For the past 19 years the composer has lived in London, although she often visits her parents and two brothers in Trinidad. She began composing for theatre, radio drama, film and dance before her big break in 1997, when she was commissioned to compose the scores for all 101 hours of the Arkangel audio series of Shakespeare's plays, honing her ability to tell tales through music.

After Nitro, she was commissioned in 2005 to write a chamber suite based on Derek Walcott's Tales of the Islands, conducted by Peter Manning. She is currently composer-in-residence for the Manning Camerata and for the In a Different Light project in Leicester, with the Philharmonia Orchestra.

It's an impressive CV for anyone, let alone a Trinidadian woman in the predominantly white and male classical world. But Le Gendre is focusing on her music. "There have been times when I've made proposals to other institutions and they weren't taken up. If I wanted to, I could say they were refused because I'm black, because I'm a woman. I don't know what's going on in people's minds, and in many ways I'm not interested," she says. "The only thing I can do is be very clear about who I am and what I have to say. All the discussions about a woman composer, a black composer; they're not really that important to me. I can only speak for myself."
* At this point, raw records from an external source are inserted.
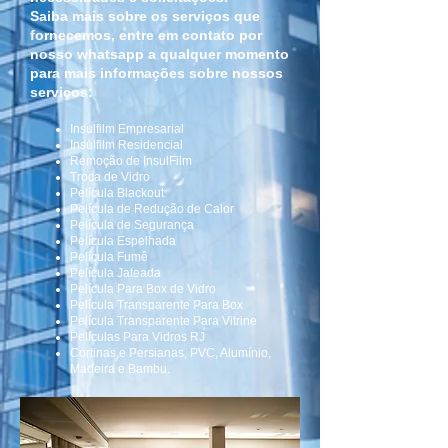
Saiba mais sobre os serviços que
fornecemos, entre em contato por
nosso whatsapp a qualquer momento
para mais informações sobre nossos
serviços:
Insulfilm Empresarial
Insulfilm Residencial
Remoção de InsulFilm
Troca de Vidro
Película Blackout
Película de Redução de Calor
Película de Segurança
Película Espelhada
Película Fumê
Película Jateada
Película Para Box de Vidro
Película Transparente Para Box
Película Transparente Para Vitrine
Películas Para Vidros RJ
Cortinas e Persianas, PVC, Alumínio,
Madeira e Bambu.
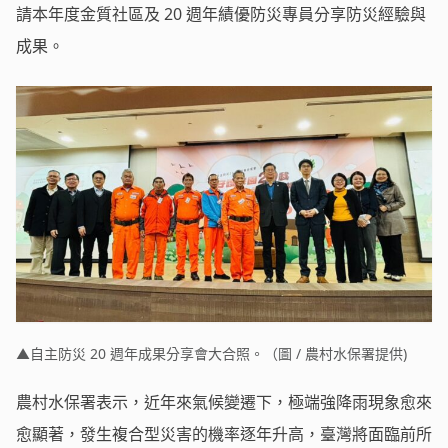
請本年度金質社區及 20 週年績優防災專員分享防災經驗與
成果。
▲自主防災 20 週年成果分享會大合照。（圖 / 農村水保署提供)
農村水保署表示，近年來氣候變遷下，極端強降雨現象愈來
愈顯著，發生複合型災害的機率逐年升高，臺灣將面臨前所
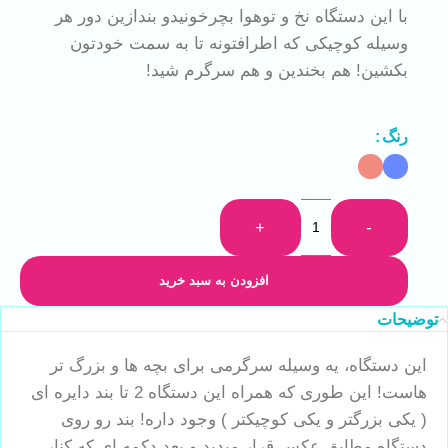
با این دستگاه نخ و توهوا بچرخونیدو بندازین دور هر
وسیله کوچیکی که اطرافتونه تا به سمت خودتون
بکشین! هم بخندین و هم سرگرم شید!
رنگ
+
-
افزودن به سبد خرید
توضیحات
این دستگاه، یه وسیله سرگرمی برای بچه ها و بزرگ تر
هاست! این طوری که همراه این دستگاه 2 تا بند دایره ای
( یکی بزرگتر و یکی کوچیکتر ) وجود داره! بند رو روی
دستگاه مطابق عکس قرار میدید و بعد دکمه ای که کنار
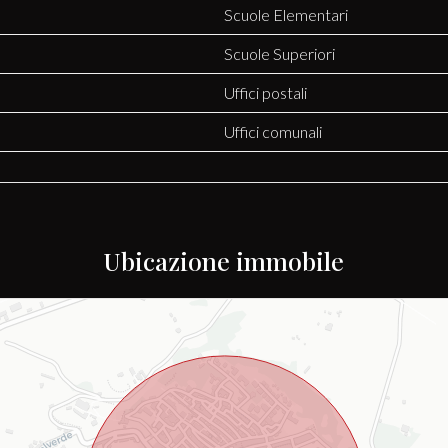
Scuole Elementari
Scuole Superiori
Uffici postali
Uffici comunali
Ubicazione immobile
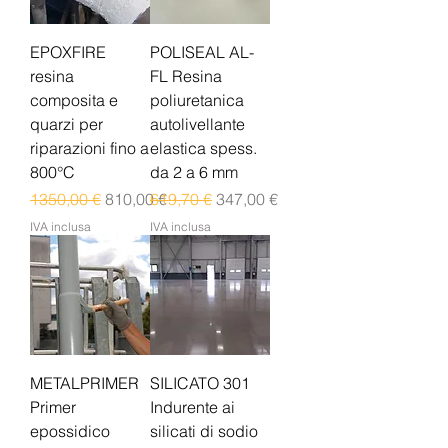
EPOXFIRE
POLISEAL AL-
resina
FL Resina
composita e
poliuretanica
quarzi per
autolivellante
riparazioni fino a
elastica spess.
800°C
da 2 a 6 mm
Prezzo regolare
Prezzo scontato
Prezzo regolare
Prezzo scontato
1350,00 €
810,00 €
619,70 €
347,00 €
IVA inclusa
IVA inclusa
METALPRIMER
SILICATO 301
Primer
Indurente ai
epossidico
silicati di sodio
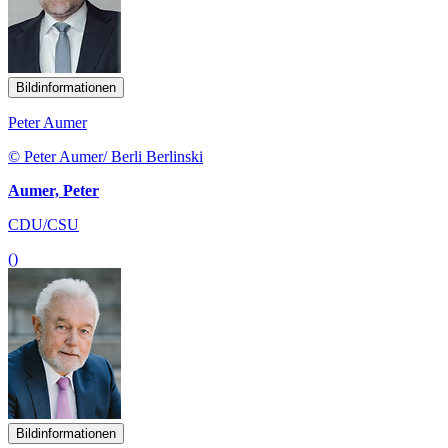
Bildinformationen
Peter Aumer
© Peter Aumer/ Berli Berlinski
Aumer, Peter
CDU/CSU
()
Bildinformationen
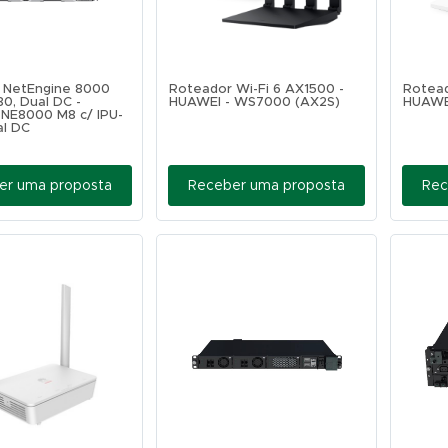
 NetEngine 8000
Roteador Wi-Fi 6 AX1500 -
Rotead
80, Dual DC -
HUAWEI - WS7000 (AX2S)
HUAWE
 NE8000 M8 c/ IPU-
al DC
er uma proposta
Receber uma proposta
Rec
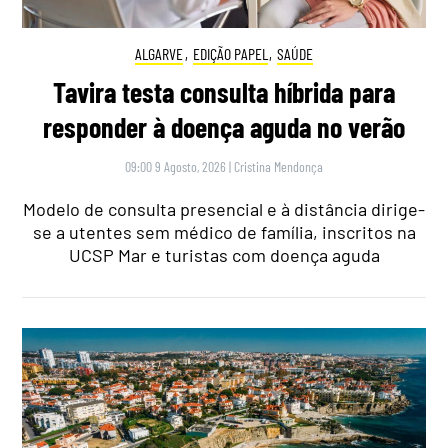
ALGARVE
,
EDIÇÃO PAPEL
,
SAÚDE
Tavira testa consulta híbrida para
responder à doença aguda no verão
09:00 9 Agosto, 2026
|
Cristina Mendonça
Modelo de consulta presencial e à distância dirige-
se a utentes sem médico de família, inscritos na
UCSP Mar e turistas com doença aguda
Le Gendre prefers to let her work do the talking. Indeed, she considers her ground-breaking new work in the Linbury Studio as no different from the older, established works on the main stage. "People who love opera see in its storylines human concerns - heightened, fantastical, stylised, yes," she enthuses. "They're coming from the same source and that is simply a love of theatre through music and a love of the voice. They may seem like the most banal, foolish lyrics, but when you hear the voice do that, you see people in floods of tears, you see people suddenly understanding a human emotion."